»»
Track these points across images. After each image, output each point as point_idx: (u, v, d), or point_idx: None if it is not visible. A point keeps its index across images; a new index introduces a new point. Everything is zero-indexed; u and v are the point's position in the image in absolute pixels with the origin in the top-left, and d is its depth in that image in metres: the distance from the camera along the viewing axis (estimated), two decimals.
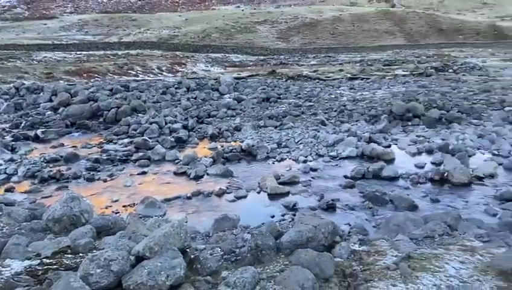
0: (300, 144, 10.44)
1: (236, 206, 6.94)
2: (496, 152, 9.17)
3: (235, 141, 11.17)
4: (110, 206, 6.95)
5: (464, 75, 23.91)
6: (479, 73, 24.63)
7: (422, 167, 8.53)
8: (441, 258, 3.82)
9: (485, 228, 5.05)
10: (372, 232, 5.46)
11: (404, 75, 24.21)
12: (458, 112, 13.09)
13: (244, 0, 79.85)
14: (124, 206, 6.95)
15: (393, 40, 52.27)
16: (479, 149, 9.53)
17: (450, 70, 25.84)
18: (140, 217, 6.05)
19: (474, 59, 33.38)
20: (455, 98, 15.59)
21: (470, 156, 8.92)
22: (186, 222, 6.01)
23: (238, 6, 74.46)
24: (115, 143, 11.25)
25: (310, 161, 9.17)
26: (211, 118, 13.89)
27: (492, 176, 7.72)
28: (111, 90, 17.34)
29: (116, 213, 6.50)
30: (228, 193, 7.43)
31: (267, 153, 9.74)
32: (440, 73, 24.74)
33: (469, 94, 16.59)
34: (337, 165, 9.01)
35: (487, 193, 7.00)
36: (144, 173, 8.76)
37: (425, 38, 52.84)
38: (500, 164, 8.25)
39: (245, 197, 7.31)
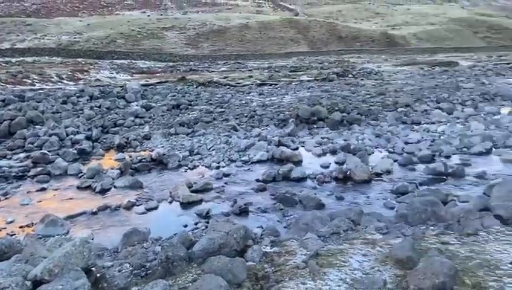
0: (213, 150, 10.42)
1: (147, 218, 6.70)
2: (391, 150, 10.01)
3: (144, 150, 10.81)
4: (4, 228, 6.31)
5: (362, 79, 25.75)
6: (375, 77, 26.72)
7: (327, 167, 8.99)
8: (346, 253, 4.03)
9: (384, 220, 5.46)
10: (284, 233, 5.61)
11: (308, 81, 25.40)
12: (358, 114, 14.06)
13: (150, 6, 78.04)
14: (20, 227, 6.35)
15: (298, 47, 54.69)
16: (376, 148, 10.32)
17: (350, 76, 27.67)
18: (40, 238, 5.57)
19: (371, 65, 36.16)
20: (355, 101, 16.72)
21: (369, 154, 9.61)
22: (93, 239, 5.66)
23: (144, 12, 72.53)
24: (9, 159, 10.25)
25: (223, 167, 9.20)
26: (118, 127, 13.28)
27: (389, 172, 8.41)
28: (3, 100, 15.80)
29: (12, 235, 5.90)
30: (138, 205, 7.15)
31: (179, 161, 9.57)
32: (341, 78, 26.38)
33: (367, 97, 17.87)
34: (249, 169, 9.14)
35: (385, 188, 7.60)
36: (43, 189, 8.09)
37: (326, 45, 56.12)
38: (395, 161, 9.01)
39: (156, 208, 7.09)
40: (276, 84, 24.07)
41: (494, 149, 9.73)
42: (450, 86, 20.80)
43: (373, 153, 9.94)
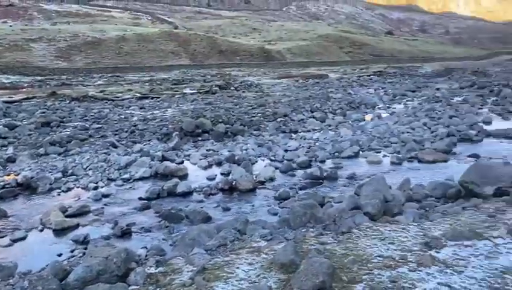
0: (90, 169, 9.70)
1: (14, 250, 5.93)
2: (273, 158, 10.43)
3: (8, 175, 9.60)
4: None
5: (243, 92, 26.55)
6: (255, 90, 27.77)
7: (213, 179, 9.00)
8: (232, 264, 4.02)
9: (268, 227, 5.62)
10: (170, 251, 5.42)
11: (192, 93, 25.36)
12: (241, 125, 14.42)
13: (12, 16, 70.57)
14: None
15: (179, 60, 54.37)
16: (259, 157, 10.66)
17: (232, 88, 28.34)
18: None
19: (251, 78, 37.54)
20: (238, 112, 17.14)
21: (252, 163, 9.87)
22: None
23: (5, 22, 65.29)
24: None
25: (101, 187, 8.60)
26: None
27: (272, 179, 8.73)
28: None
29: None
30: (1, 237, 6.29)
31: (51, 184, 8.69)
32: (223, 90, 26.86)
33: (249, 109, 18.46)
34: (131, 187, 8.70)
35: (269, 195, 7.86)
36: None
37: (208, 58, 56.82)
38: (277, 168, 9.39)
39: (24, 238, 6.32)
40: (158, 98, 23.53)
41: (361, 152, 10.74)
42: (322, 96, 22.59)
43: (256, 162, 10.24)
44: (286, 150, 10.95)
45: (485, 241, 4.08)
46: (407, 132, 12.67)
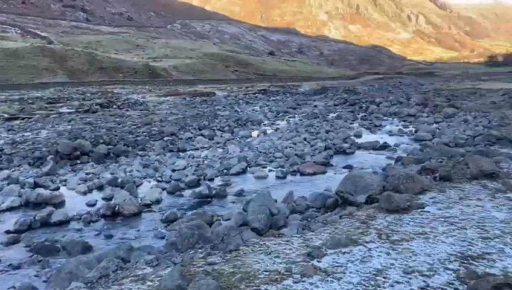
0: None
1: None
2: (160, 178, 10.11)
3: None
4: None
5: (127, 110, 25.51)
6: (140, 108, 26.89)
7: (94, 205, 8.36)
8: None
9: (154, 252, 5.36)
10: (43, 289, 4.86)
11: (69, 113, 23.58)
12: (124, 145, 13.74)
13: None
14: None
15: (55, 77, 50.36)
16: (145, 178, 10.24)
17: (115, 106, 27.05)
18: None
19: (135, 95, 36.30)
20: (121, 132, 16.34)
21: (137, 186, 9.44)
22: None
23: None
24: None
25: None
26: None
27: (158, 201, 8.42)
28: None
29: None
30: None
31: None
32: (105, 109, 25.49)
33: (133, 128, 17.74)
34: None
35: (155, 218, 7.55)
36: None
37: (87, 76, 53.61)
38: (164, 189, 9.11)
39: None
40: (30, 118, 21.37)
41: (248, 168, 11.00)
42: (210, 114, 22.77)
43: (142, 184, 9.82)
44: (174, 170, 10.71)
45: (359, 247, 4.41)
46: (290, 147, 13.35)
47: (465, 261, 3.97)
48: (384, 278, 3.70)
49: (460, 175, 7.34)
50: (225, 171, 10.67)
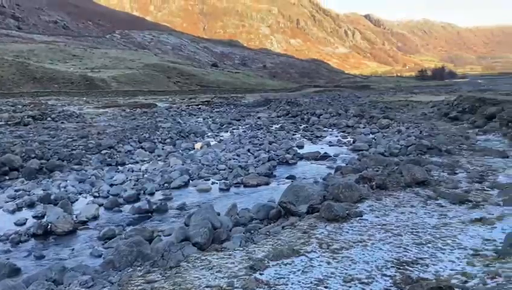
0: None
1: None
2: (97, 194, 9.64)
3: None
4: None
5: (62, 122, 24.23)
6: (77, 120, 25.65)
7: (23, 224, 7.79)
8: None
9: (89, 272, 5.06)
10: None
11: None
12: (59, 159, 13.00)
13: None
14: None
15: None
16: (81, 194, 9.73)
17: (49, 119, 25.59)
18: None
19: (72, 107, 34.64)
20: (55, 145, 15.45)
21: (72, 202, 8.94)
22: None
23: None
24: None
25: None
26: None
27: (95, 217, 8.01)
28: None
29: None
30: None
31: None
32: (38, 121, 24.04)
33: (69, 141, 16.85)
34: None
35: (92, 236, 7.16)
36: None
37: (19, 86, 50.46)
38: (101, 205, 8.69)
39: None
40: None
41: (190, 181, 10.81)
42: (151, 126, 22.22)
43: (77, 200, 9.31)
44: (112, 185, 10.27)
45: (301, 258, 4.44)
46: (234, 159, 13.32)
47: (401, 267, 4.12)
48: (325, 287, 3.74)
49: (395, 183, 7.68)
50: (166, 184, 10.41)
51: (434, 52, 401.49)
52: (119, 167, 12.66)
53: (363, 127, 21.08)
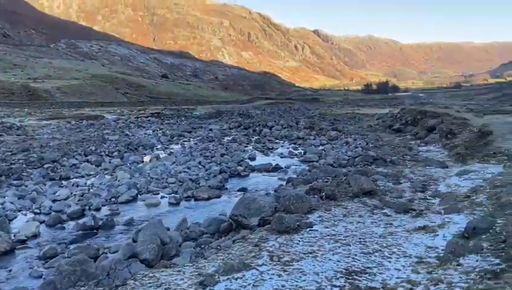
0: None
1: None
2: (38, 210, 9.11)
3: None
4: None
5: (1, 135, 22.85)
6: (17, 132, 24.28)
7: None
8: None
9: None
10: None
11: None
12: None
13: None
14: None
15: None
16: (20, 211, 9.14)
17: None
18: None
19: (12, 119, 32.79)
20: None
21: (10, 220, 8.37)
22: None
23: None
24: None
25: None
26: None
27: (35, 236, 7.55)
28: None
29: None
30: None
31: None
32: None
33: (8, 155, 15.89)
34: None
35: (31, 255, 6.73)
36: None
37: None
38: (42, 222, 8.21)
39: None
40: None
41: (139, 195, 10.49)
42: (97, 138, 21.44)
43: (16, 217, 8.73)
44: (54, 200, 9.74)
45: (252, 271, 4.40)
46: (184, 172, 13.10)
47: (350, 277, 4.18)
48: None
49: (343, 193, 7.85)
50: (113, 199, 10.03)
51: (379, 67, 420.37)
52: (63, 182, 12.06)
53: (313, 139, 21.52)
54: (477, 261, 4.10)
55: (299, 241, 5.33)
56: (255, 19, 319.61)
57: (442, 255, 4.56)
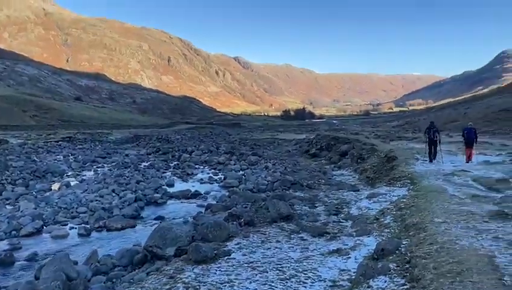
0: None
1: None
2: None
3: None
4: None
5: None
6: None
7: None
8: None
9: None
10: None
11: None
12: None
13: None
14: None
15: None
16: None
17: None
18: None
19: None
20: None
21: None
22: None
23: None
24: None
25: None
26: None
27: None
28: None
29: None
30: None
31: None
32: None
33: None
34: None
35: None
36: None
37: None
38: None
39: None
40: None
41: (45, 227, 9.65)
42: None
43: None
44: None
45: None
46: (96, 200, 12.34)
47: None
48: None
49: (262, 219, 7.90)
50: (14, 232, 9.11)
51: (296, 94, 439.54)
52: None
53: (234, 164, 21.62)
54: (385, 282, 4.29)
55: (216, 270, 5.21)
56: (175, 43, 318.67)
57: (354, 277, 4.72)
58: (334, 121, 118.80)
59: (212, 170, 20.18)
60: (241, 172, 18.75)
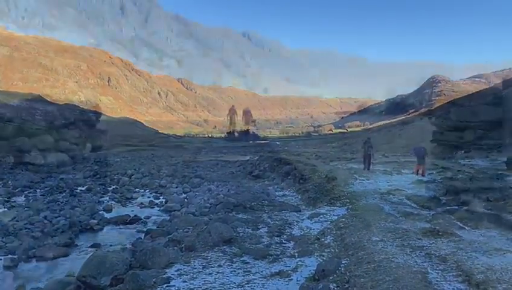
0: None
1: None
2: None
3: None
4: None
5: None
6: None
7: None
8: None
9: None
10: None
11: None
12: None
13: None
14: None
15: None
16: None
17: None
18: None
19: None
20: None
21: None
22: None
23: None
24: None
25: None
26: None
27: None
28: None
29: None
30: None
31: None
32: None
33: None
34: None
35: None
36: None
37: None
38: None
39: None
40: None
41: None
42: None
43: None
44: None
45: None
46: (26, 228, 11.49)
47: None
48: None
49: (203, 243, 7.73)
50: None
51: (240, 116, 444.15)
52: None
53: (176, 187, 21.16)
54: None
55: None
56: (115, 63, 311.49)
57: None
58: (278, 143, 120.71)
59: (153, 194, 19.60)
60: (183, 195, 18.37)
««
»»
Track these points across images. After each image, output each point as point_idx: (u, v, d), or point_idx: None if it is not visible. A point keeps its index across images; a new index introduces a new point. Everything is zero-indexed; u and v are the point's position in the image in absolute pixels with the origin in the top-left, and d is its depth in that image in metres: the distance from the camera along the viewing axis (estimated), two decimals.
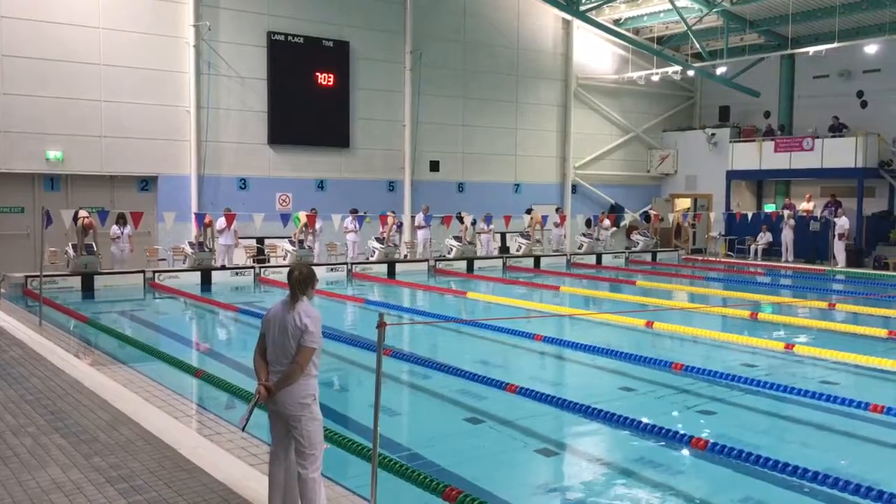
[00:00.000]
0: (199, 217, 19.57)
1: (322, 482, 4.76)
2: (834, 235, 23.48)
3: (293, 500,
««
After locating the line containing "17: (450, 70, 25.84)" in the entries above, return it and every line after it exactly, ending at the line containing "45: (485, 241, 4.08)", without pictures.

17: (450, 70, 25.84)
18: (140, 217, 6.05)
19: (474, 59, 33.38)
20: (455, 98, 15.59)
21: (470, 156, 8.92)
22: (186, 222, 6.01)
23: (238, 6, 74.46)
24: (115, 143, 11.25)
25: (310, 161, 9.17)
26: (211, 118, 13.89)
27: (492, 176, 7.72)
28: (111, 90, 17.34)
29: (116, 213, 6.50)
30: (228, 193, 7.43)
31: (267, 153, 9.74)
32: (440, 73, 24.74)
33: (469, 94, 16.59)
34: (337, 165, 9.01)
35: (487, 193, 7.00)
36: (144, 173, 8.76)
37: (425, 38, 52.84)
38: (500, 164, 8.25)
39: (245, 197, 7.31)
0: (213, 150, 10.42)
1: (147, 218, 6.70)
2: (391, 150, 10.01)
3: (144, 150, 10.81)
4: (4, 228, 6.31)
5: (362, 79, 25.75)
6: (375, 77, 26.72)
7: (327, 167, 8.99)
8: (346, 253, 4.03)
9: (384, 220, 5.46)
10: (284, 233, 5.61)
11: (308, 81, 25.40)
12: (358, 114, 14.06)
13: (150, 6, 78.04)
14: (20, 227, 6.35)
15: (298, 47, 54.69)
16: (376, 148, 10.32)
17: (350, 76, 27.67)
18: (40, 238, 5.57)
19: (371, 65, 36.16)
20: (355, 101, 16.72)
21: (369, 154, 9.61)
22: (93, 239, 5.66)
23: (144, 12, 72.53)
24: (9, 159, 10.25)
25: (223, 167, 9.20)
26: (118, 127, 13.28)
27: (389, 172, 8.41)
28: (3, 100, 15.80)
29: (12, 235, 5.90)
30: (138, 205, 7.15)
31: (179, 161, 9.57)
32: (341, 78, 26.38)
33: (367, 97, 17.87)
34: (249, 169, 9.14)
35: (385, 188, 7.60)
36: (43, 189, 8.09)
37: (326, 45, 56.12)
38: (395, 161, 9.01)
39: (156, 208, 7.09)
40: (276, 84, 24.07)
41: (494, 149, 9.73)
42: (450, 86, 20.80)
43: (373, 153, 9.94)
0: (90, 169, 9.70)
1: (14, 250, 5.93)
2: (273, 158, 10.43)
3: (8, 175, 9.60)
4: None
5: (243, 92, 26.55)
6: (255, 90, 27.77)
7: (213, 179, 9.00)
8: (232, 264, 4.02)
9: (268, 227, 5.62)
10: (170, 251, 5.42)
11: (192, 93, 25.36)
12: (241, 125, 14.42)
13: (12, 16, 70.57)
14: None
15: (179, 60, 54.37)
16: (259, 157, 10.66)
17: (232, 88, 28.34)
18: None
19: (251, 78, 37.54)
20: (238, 112, 17.14)
21: (252, 163, 9.87)
22: None
23: (5, 22, 65.29)
24: None
25: (101, 187, 8.60)
26: None
27: (272, 179, 8.73)
28: None
29: None
30: (1, 237, 6.29)
31: (51, 184, 8.69)
32: (223, 90, 26.86)
33: (249, 109, 18.46)
34: (131, 187, 8.70)
35: (269, 195, 7.86)
36: None
37: (208, 58, 56.82)
38: (277, 168, 9.39)
39: (24, 238, 6.32)
40: (158, 98, 23.53)
41: (361, 152, 10.74)
42: (322, 96, 22.59)
43: (256, 162, 10.24)
44: (286, 150, 10.95)
45: (485, 241, 4.08)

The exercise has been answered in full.